Glyph Plots and Multidimensional Scaling

If you plot stars on a grid in no particular order, you can sometimes create a figure in which adjacent stars look quite different. You might not be able to recognize any pattern visually. To help with pattern recognition, combine multidimensional scaling (MDS) with a glyph plot.

First, select all cars from 1977, and then use the zscore function to standardize each of the five variables to have a mean of 0 and a variance of 1. Then, compute the Euclidean distances among the standardized observations as a measure of dissimilarity. For a more complex application, consider using a less simplistic measure of dissimilarity.

models77 = find((Model_Year==77));
dissimilarity = pdist(zscore(X(models77,:)));

Finally, use mdscale to create a set of locations in two dimensions, whose interpoint distances approximate the dissimilarities among the original high-dimensional data points. Plot the glyphs using these locations. The distances in the resulting 2D plot roughly reproduce the data.

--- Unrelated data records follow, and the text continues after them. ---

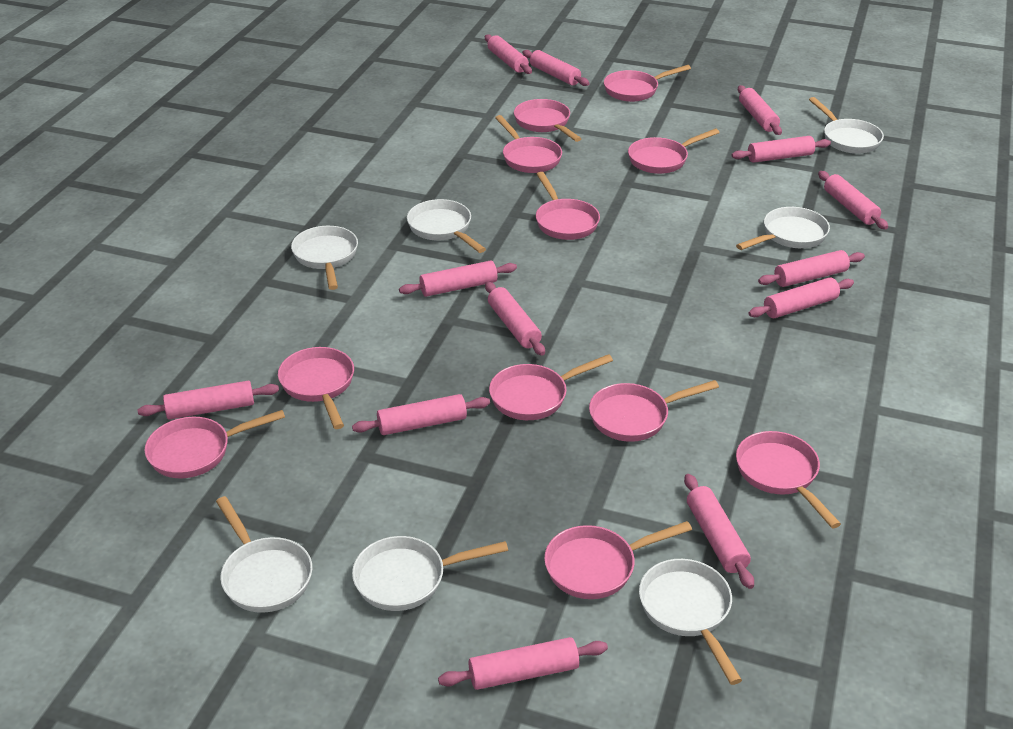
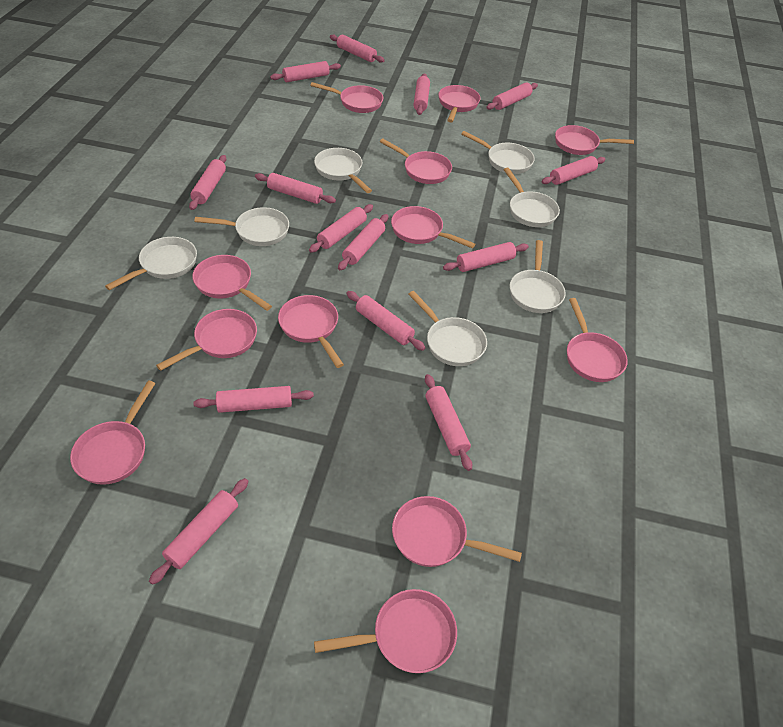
pink pan: 11 -> 12
pink rolling pin: 13 -> 14

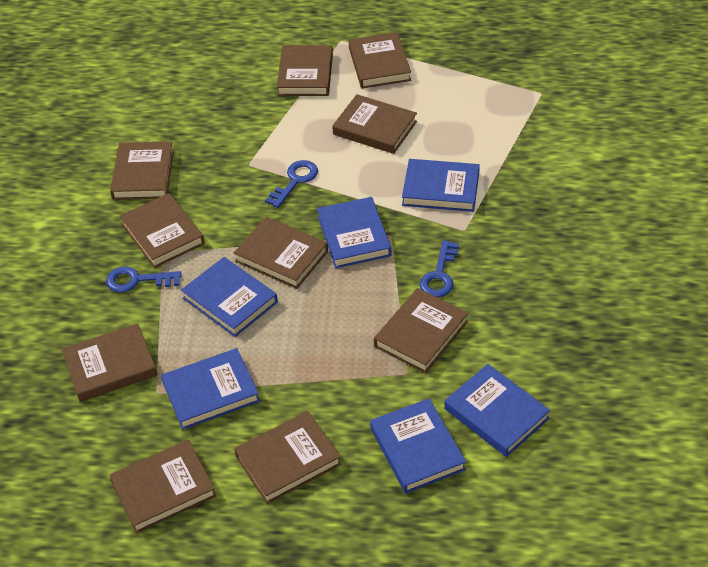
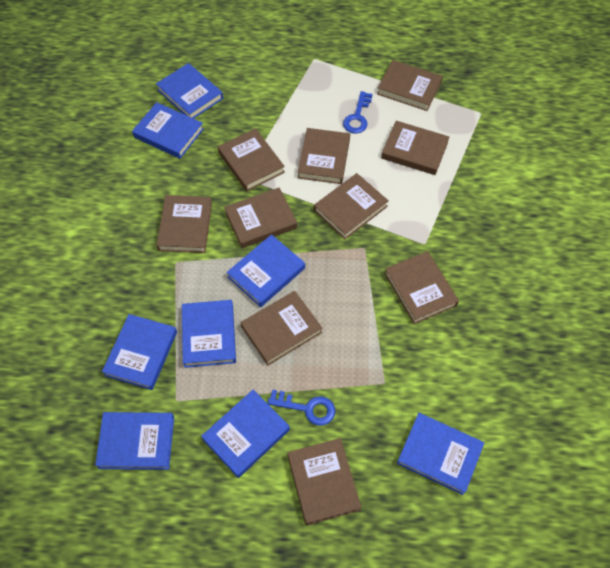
blue book: 6 -> 8
blue key: 3 -> 2

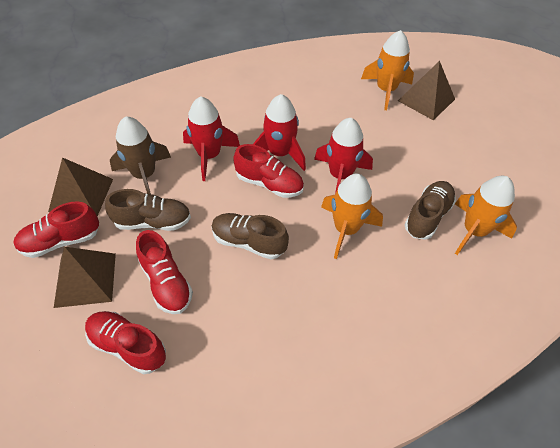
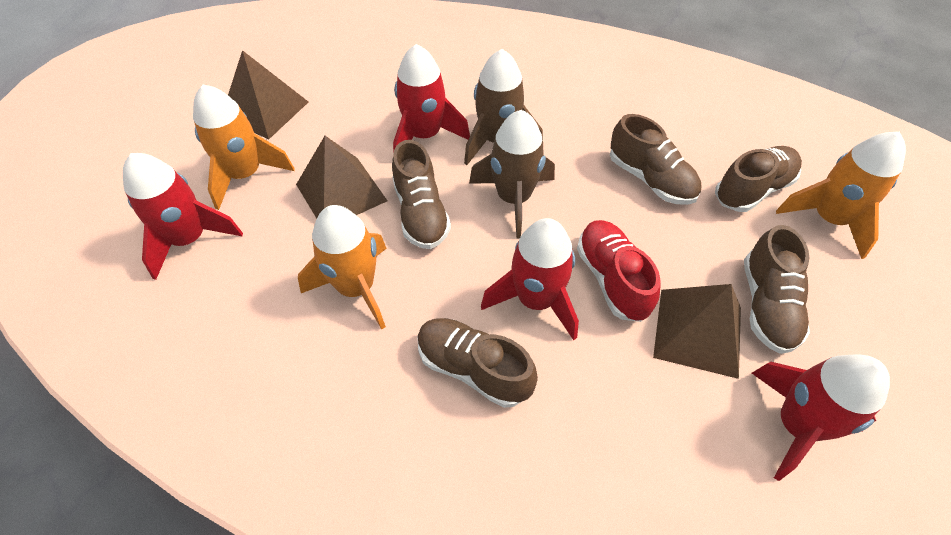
brown rocket: 1 -> 2
brown shoe: 3 -> 5
red rocket: 3 -> 4
red shoe: 4 -> 1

Y = mdscale(dissimilarity,2);
figure
glyphplot(X(models77,:),Glyph="star",Centers=Y, ...
    VarLabels=varNames,ObsLabels=Model(models77,:),Radius=0.5)
title("1977 Model Year")

Figure contains an axes object. The axes object with title 1977 Model Year contains 56 objects of type line.

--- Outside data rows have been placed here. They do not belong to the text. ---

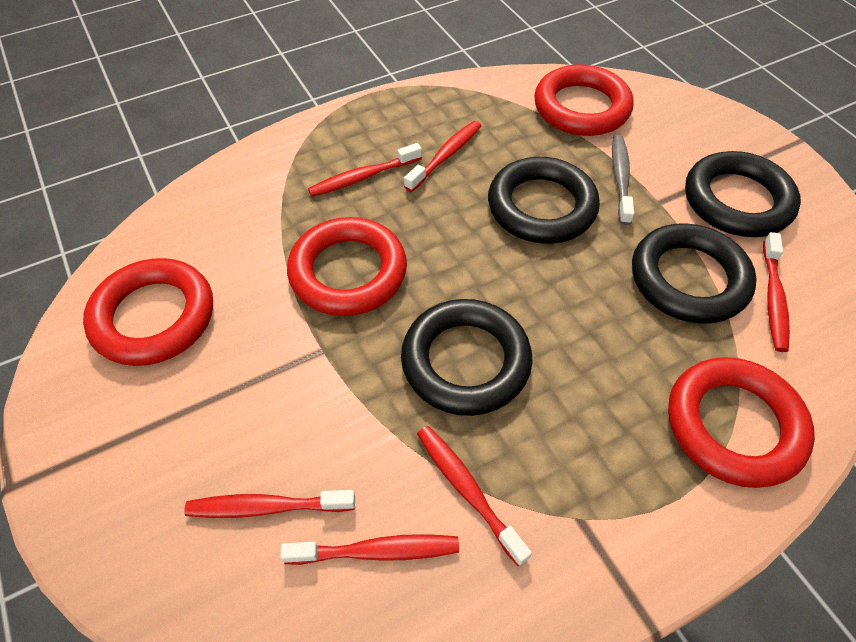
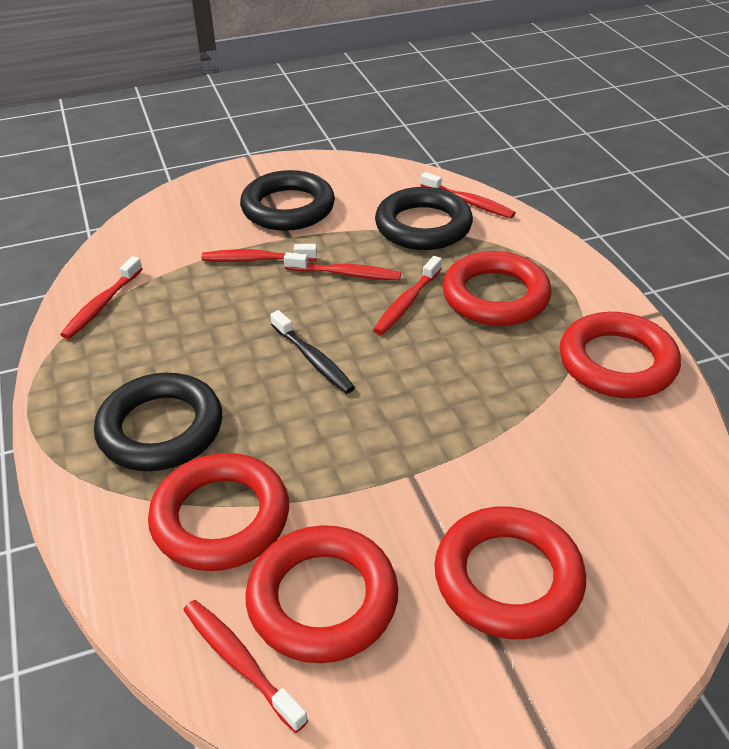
black ring: 4 -> 3
black toothbrush: 0 -> 1
grey toothbrush: 1 -> 0
red ring: 4 -> 5

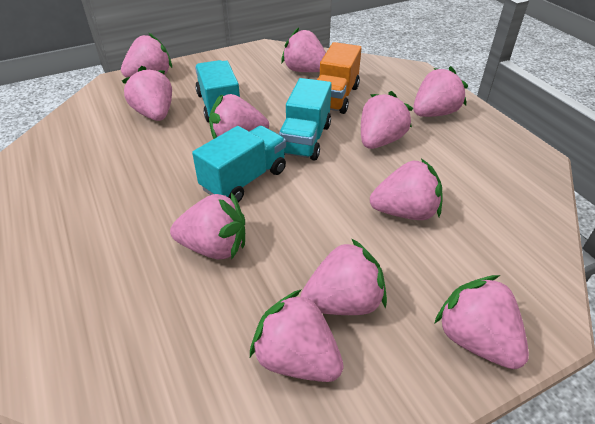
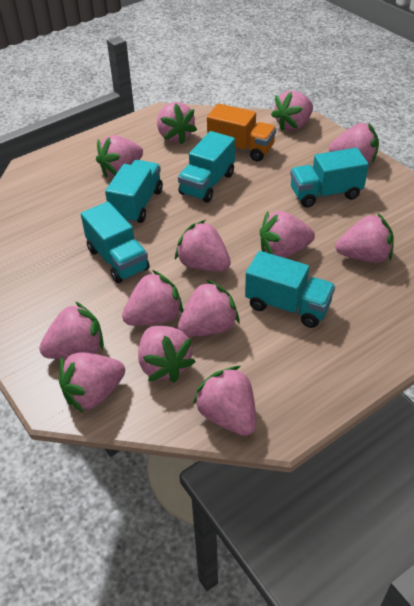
pink strawberry: 11 -> 13
turquoise truck: 3 -> 5

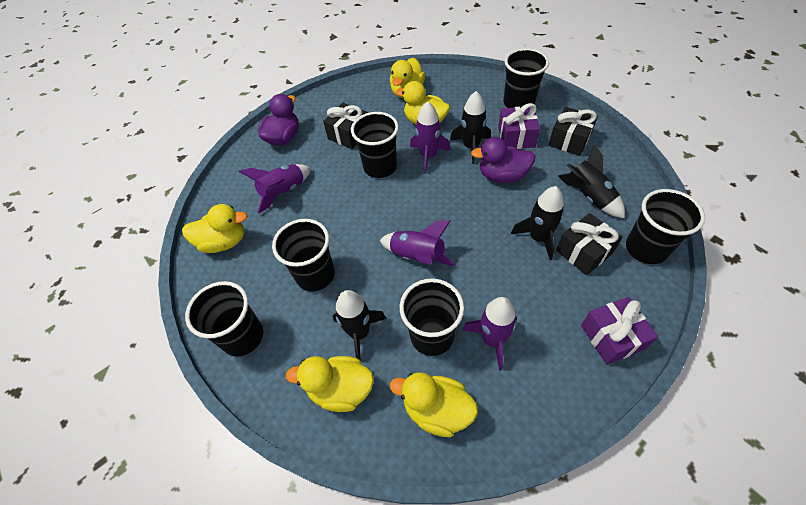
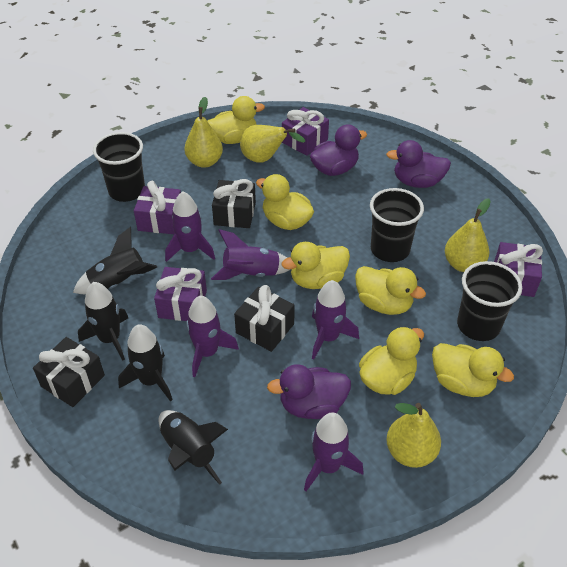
black cup: 6 -> 3
purple duck: 2 -> 3
purple gift: 2 -> 4
purple rocket: 4 -> 5
yellow duck: 5 -> 6
yellow pear: 0 -> 4

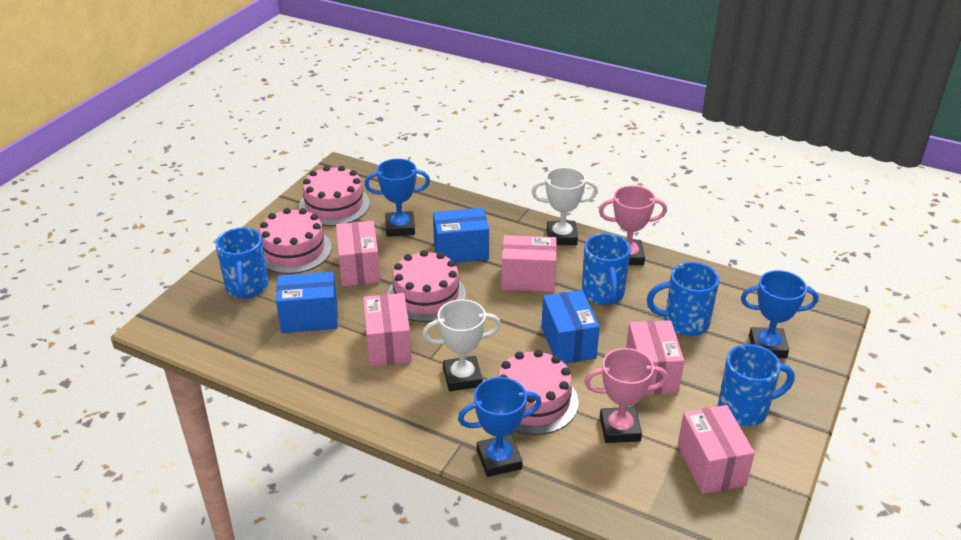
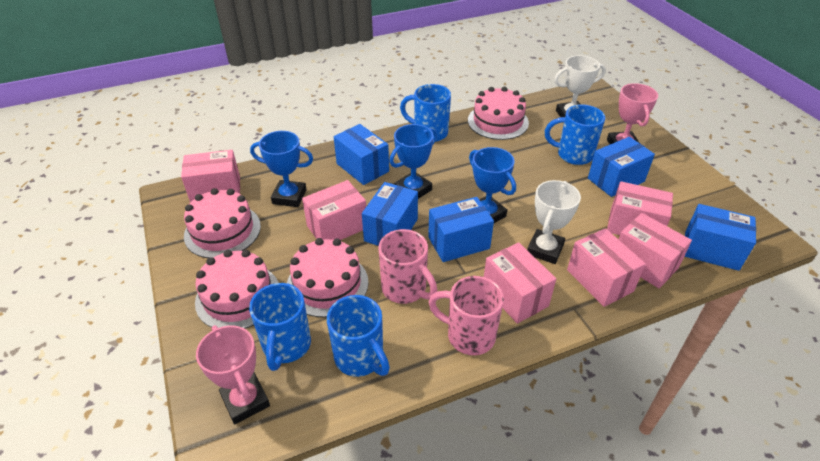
blue box: 3 -> 5
pink box: 5 -> 6
pink mug: 0 -> 2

The 2D plot uses MDS as the dimension reduction method. Typically, a reduction in dimensionality implies a loss of information, but the glyphs include all the high-dimensional information in the data. The purpose of using MDS is to impose some regularity on the variation in the data, so that you can see patterns among the glyphs more easily.

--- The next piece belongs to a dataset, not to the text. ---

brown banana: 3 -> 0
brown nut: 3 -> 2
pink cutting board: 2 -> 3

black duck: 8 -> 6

As with the previous plot, you can use a figure window to explore this plot interactively.

Another type of glyph is the Chernoff face. This glyph encodes the data values for each observation into facial features, such as the size of the face, shape of the face, position of the eyes, and so on. The correspondence of features to variables determines what relationships are easiest to see in the plot. Use glyphplot to specify this correspondence.

figure
facePlot = glyphplot(X(models77,:),Glyph="face",Centers=Y, ...
    VarLabels=varNames,ObsLabels=Model(models77,:));
set(facePlot(:,1:2),Color="#D95319")
title("1977 Model Year")

Figure contains an axes object. The axes object with title 1977 Model Year contains 56 objects of type line. One or more of the lines displays its values using only markers

In this plot, the two most apparent features—face size and relative forehead-to-jaw size—encode the MPG and acceleration variables, respectively. The forehead and jaw shapes encode the displacement and weight variables, respectively. The width between the eyes encodes the horsepower variable. Note that few faces have wide foreheads and narrow jaws, and vice versa, which indicates a positive linear correlation between displacement and weight. This result matches the results from the scatter plot matrix.